The Chinese Academy of Sciences (CAS) recently announced significant progress in the field of perovskite solar cells.
CAS.COM
The Chinese Academy of Sciences (CAS) recently announced significant progress in the field of perovskite solar cells. Researchers Ge Ziyi and Liu Chang from the Ningbo Institute of Materials Technology and Engineering, CAS, have successfully addressed the issue of iodide (I⁻) migration in perovskite solar cell devices, a key factor in enhancing their operational stability.
The team introduced 2,1,3-benzothiadiazole and 5,6-difluoro-4,7-dibromo derivatives into the perovskite precursor solution. Their findings revealed that the strong coordination interactions between the unhybridized p orbitals of these compounds and the lone pair electrons of iodide ions effectively inhibit the deprotonation of methylammonium iodide (MAI) and formamidinium iodide (FAI), as well as the subsequent conversion of I⁻ to I₂. Additionally, the highly electronegative fluorine atoms enhance electrostatic interactions with iodide ions. Together, these effects reduce perovskite decomposition and lower the density of iodine vacancy defects.
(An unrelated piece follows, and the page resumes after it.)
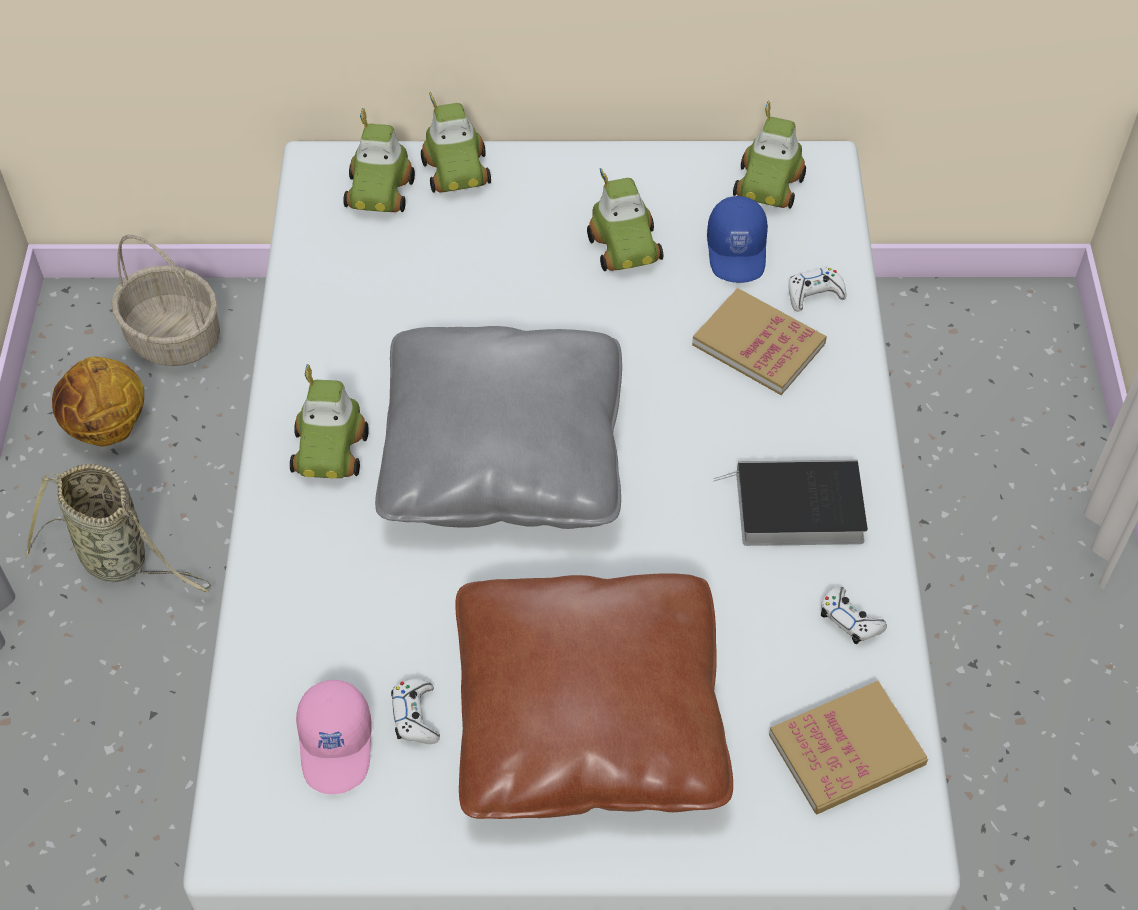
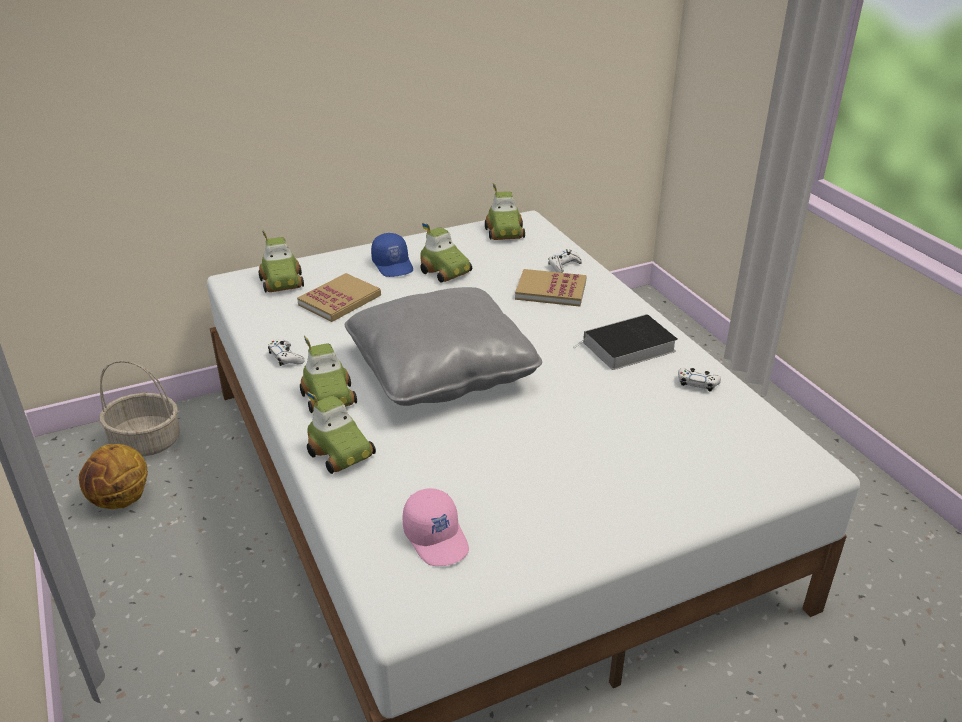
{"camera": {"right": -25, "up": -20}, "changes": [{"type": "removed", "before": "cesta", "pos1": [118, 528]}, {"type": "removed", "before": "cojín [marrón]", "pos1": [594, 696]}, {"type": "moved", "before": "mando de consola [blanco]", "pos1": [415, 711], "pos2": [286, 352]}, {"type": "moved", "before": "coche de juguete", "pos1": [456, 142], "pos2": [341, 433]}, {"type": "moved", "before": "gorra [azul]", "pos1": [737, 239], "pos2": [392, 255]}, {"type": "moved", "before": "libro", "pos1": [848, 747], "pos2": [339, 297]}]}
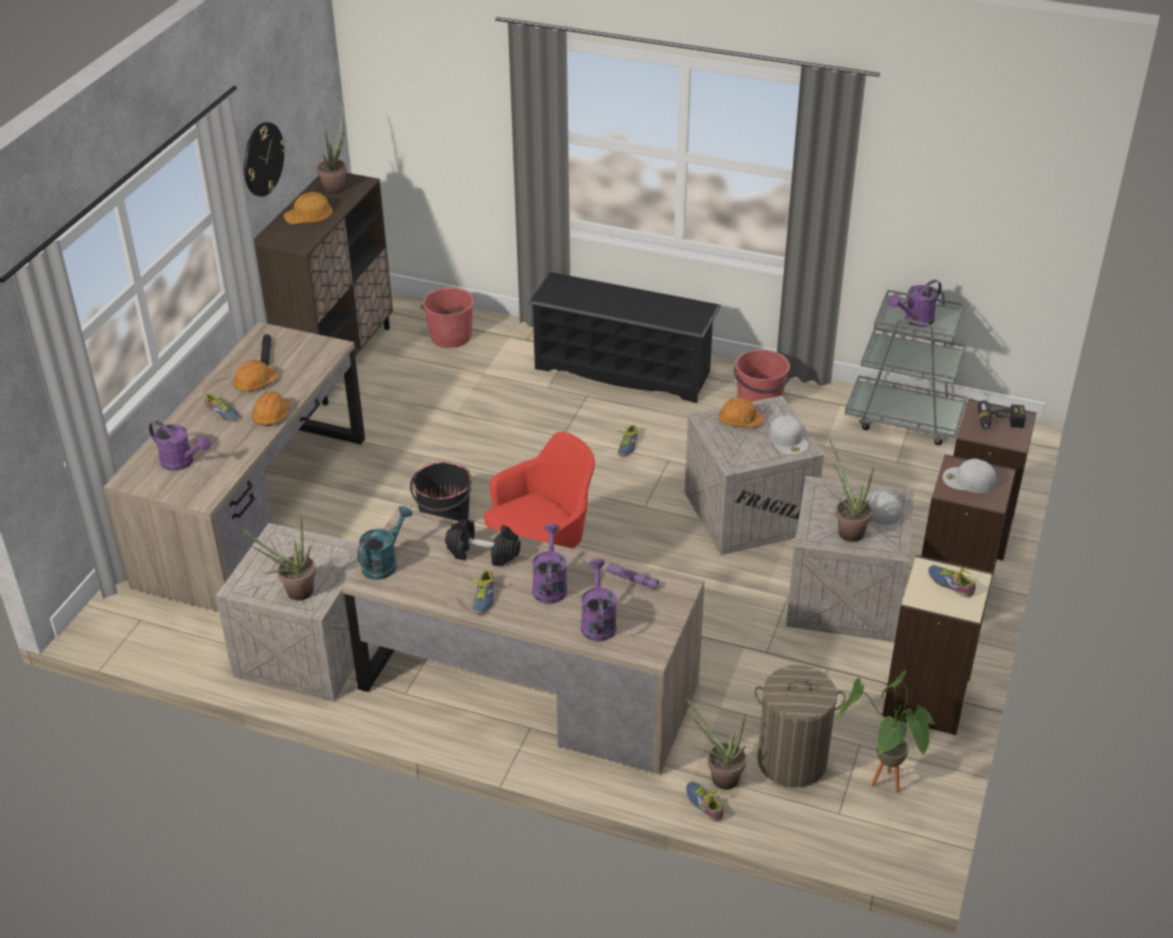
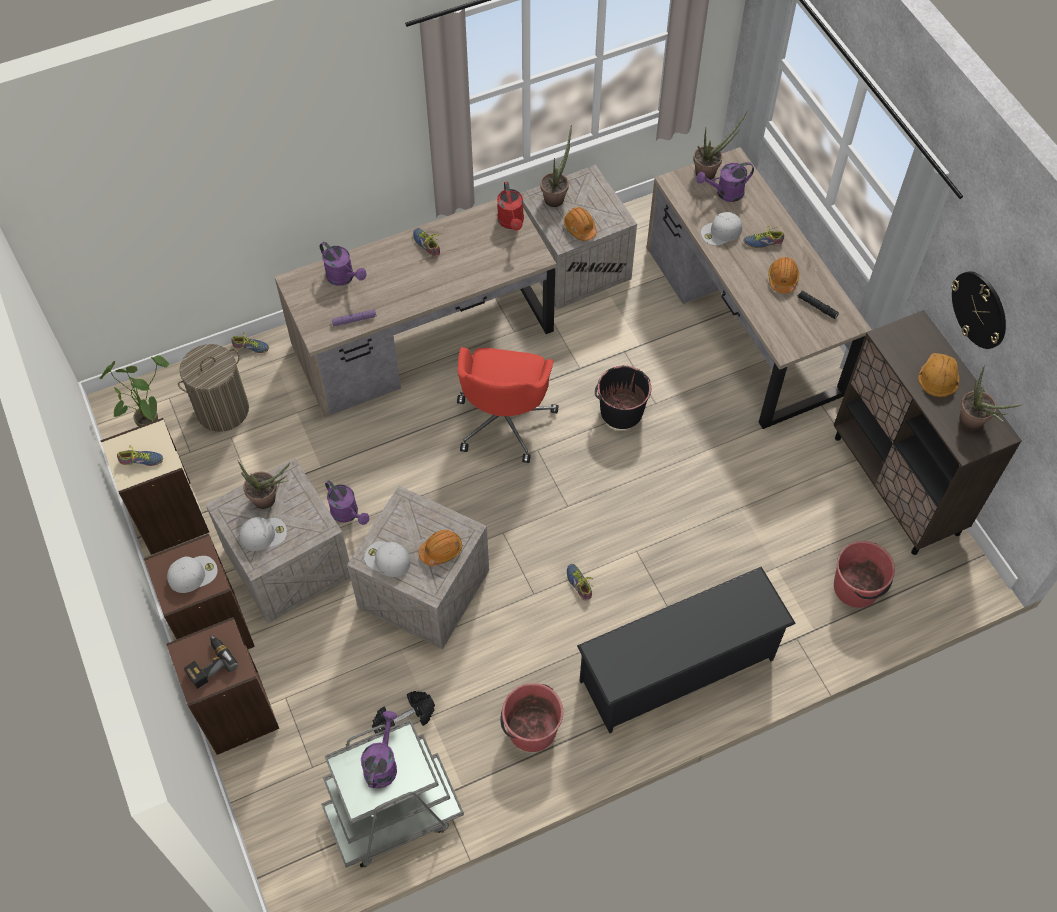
{"camera": {"right": 135, "up": 20}, "changes": [{"type": "added", "after": "gorra [blanco]", "pos2": [721, 229]}, {"type": "moved", "before": "casco [naranja]", "pos1": [271, 408], "pos2": [580, 224]}, {"type": "moved", "before": "mancuerna [negro]", "pos1": [483, 542], "pos2": [403, 713]}, {"type": "moved", "before": "regadera [morado]", "pos1": [549, 563], "pos2": [347, 503]}, {"type": "moved", "before": "planta en maceta", "pos1": [715, 743], "pos2": [720, 146]}, {"type": "recoloured", "before": "regadera [turquesa]", "after": "regadera [rojo]", "pos1": [384, 543], "pos2": [510, 206]}]}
As a result, the team achieved a power conversion efficiency (PCE) exceeding 26% in inverted single-junction perovskite solar cells, paired with remarkable operational stability. Under the ISOS-L-3 testing protocol, the treated solar cells retained 85% of their initial PCE after 1,000 hours of aging. Moreover, when the BT2F-2B compounds were applied to wide-bandgap perovskite systems, all-perovskite tandem solar cells reached an impressive PCE of 27.8%, showcasing the versatility and effectiveness of this approach.This breakthrough marks a major advancement in the development of high-efficiency and durable perovskite solar cells, offering new opportunities for sustainable energy technologies.